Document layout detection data
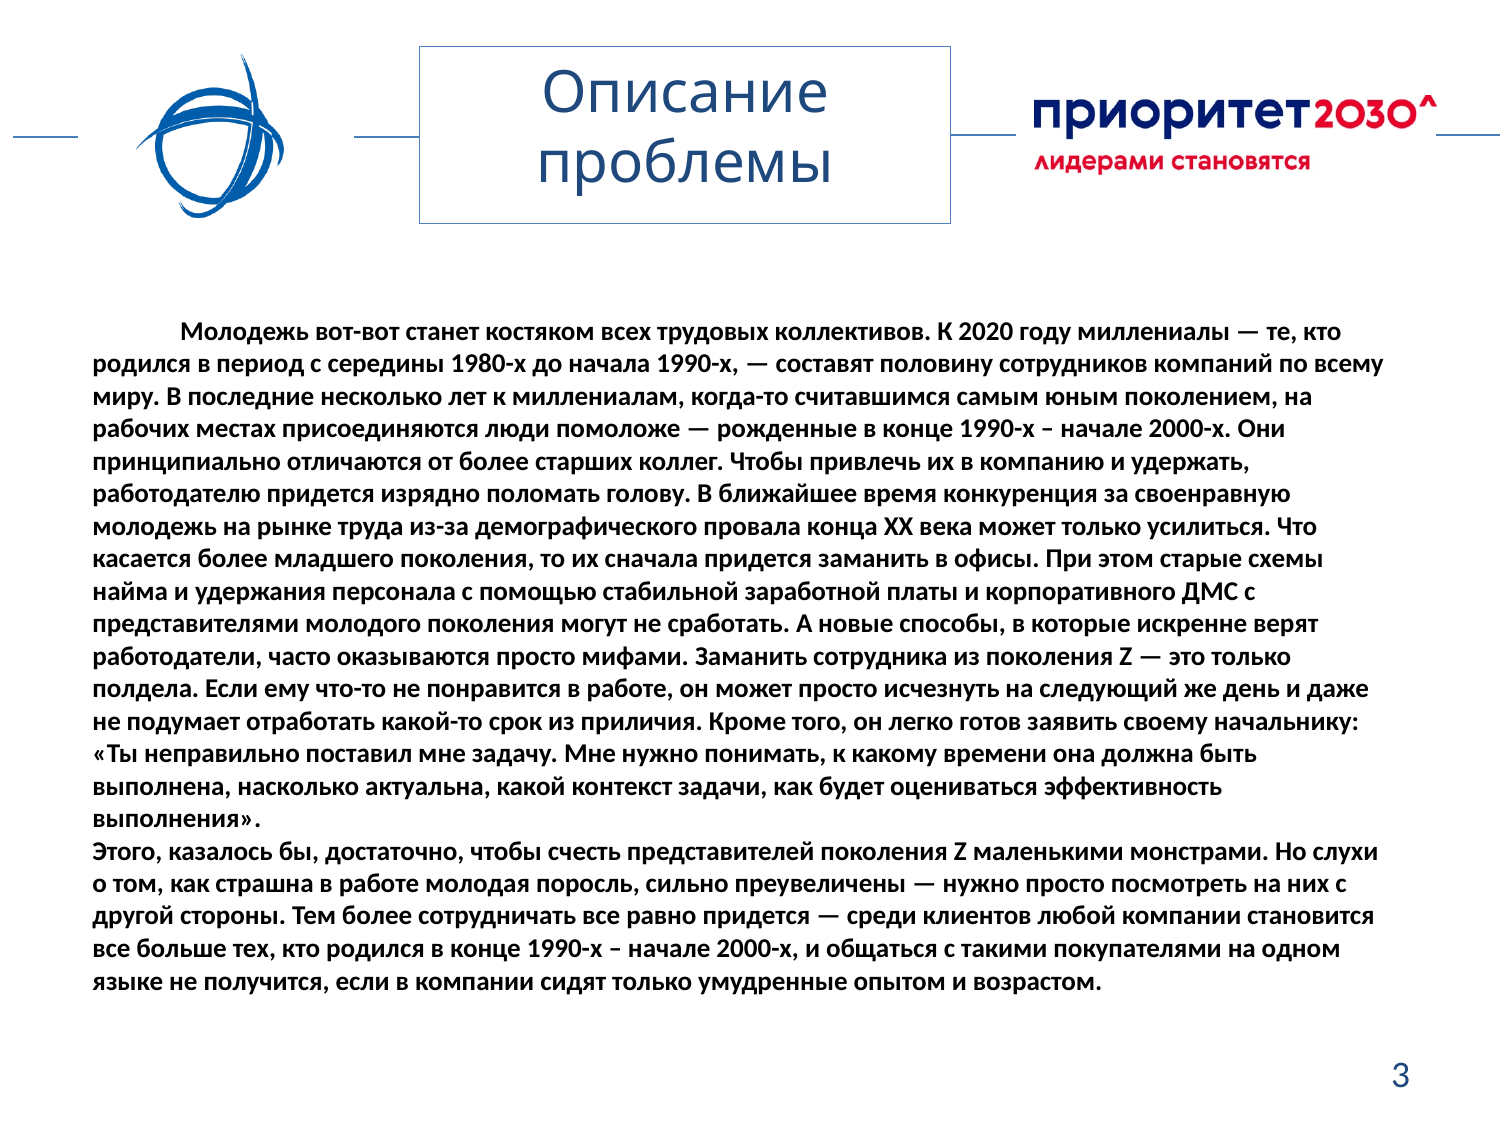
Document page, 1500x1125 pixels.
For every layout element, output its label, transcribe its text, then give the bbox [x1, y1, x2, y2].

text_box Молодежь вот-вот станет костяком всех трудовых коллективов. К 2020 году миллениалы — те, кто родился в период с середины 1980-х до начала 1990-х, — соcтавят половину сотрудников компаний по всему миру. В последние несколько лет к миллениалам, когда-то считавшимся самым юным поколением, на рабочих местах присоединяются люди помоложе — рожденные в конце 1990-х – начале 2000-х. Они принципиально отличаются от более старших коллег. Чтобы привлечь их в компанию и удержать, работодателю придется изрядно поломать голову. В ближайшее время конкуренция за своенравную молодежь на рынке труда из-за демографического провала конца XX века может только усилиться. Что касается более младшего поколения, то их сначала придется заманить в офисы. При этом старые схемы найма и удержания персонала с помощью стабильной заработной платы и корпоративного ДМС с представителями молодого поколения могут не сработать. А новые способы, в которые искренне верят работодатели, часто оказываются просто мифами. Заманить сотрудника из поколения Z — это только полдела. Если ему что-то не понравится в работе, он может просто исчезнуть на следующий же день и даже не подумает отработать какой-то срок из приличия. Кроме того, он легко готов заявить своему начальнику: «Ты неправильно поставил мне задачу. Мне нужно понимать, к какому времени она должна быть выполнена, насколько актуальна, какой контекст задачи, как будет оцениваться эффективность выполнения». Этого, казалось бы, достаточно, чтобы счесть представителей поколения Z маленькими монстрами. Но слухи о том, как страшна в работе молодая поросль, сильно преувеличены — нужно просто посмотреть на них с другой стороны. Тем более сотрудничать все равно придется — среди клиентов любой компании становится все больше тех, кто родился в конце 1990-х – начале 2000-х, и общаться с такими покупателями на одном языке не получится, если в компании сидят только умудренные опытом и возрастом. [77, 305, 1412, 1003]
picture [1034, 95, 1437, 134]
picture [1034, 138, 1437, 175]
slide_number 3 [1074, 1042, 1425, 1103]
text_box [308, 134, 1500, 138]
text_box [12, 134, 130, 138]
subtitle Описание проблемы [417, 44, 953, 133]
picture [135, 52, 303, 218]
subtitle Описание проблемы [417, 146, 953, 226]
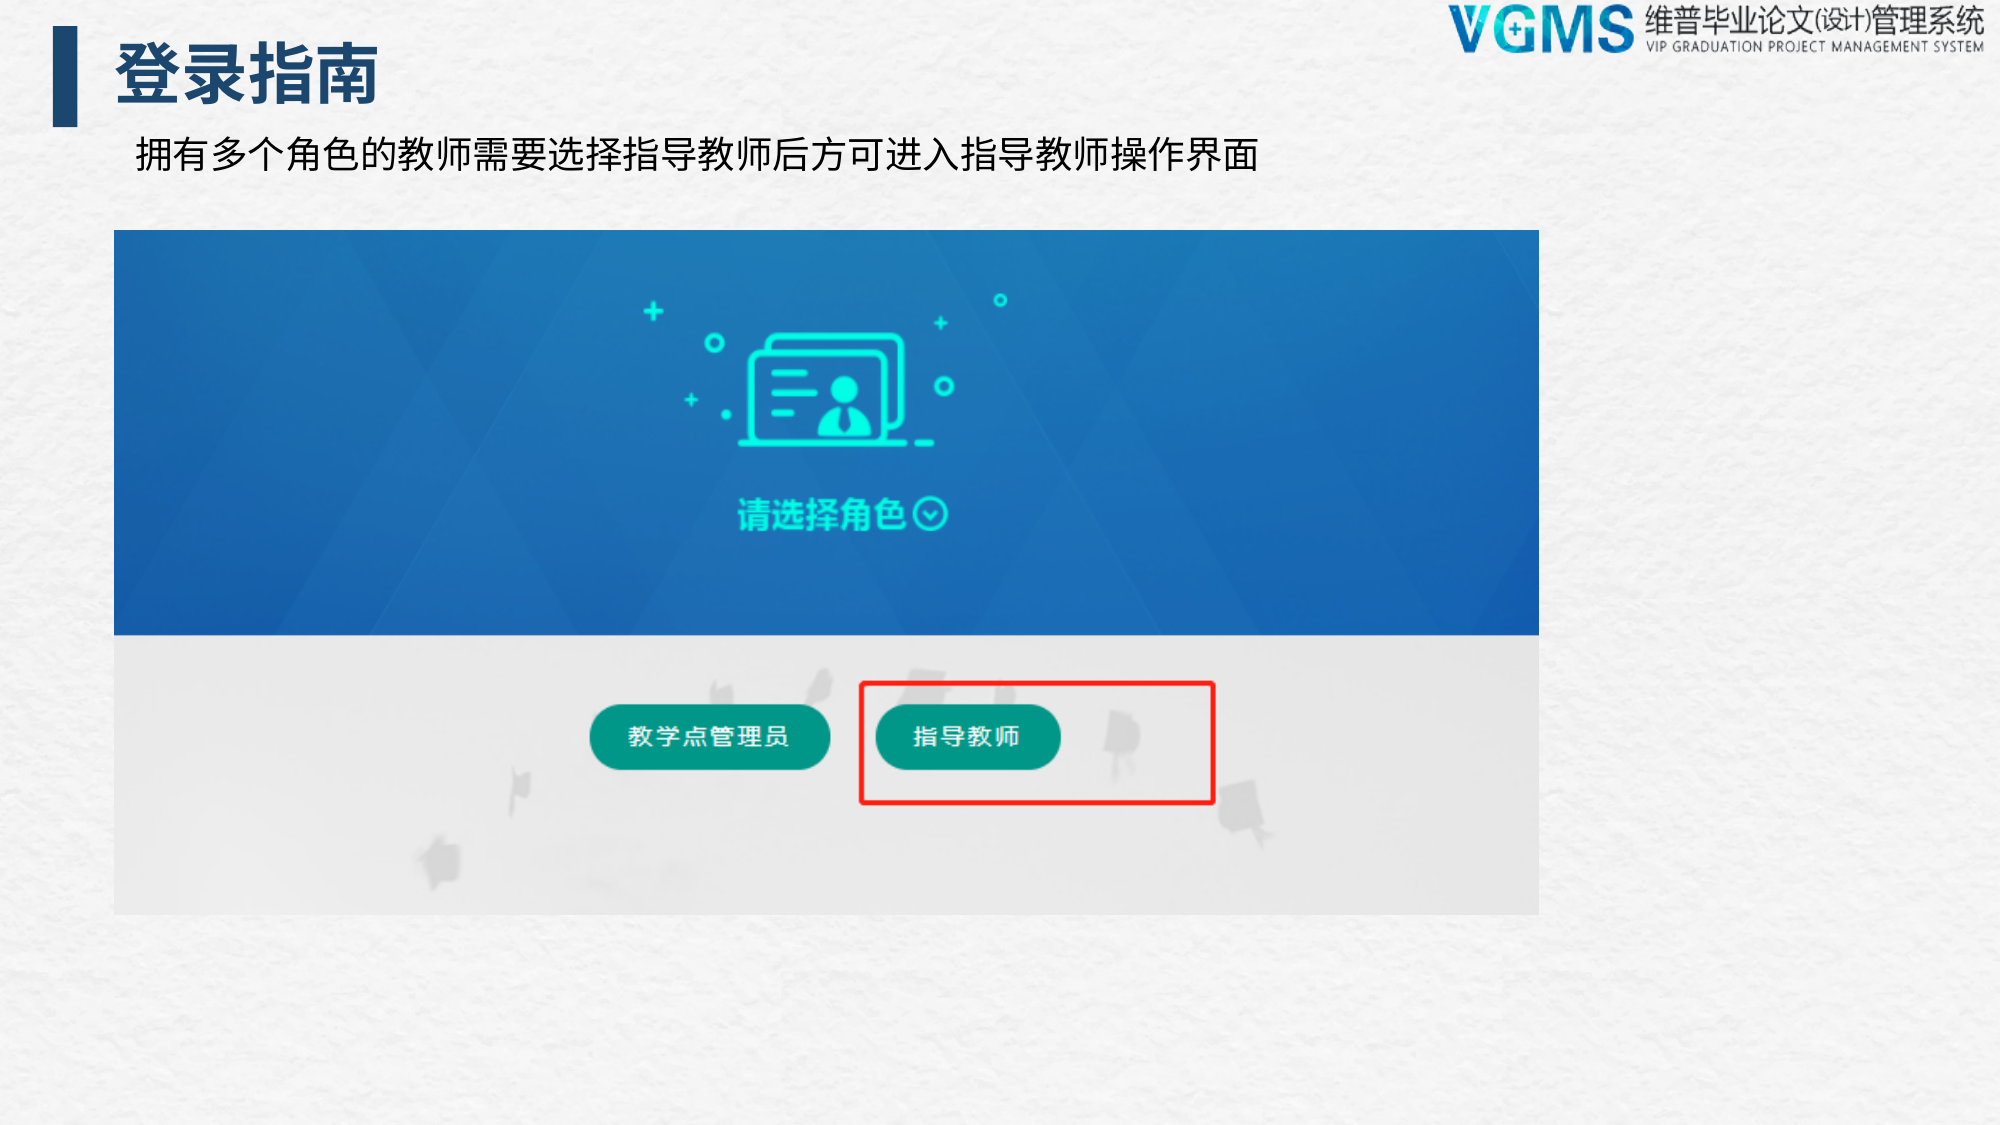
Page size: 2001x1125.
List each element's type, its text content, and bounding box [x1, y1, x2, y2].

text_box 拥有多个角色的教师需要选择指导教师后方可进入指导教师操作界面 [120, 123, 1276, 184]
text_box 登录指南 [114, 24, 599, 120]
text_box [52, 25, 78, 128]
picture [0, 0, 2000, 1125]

§ **GOAL OF THE EXERCISE**: For the data above, state how many of its lines contain the word "subtitle", giving no other text.

§ **RESPONSE FOR THIS EXERCISE**: 2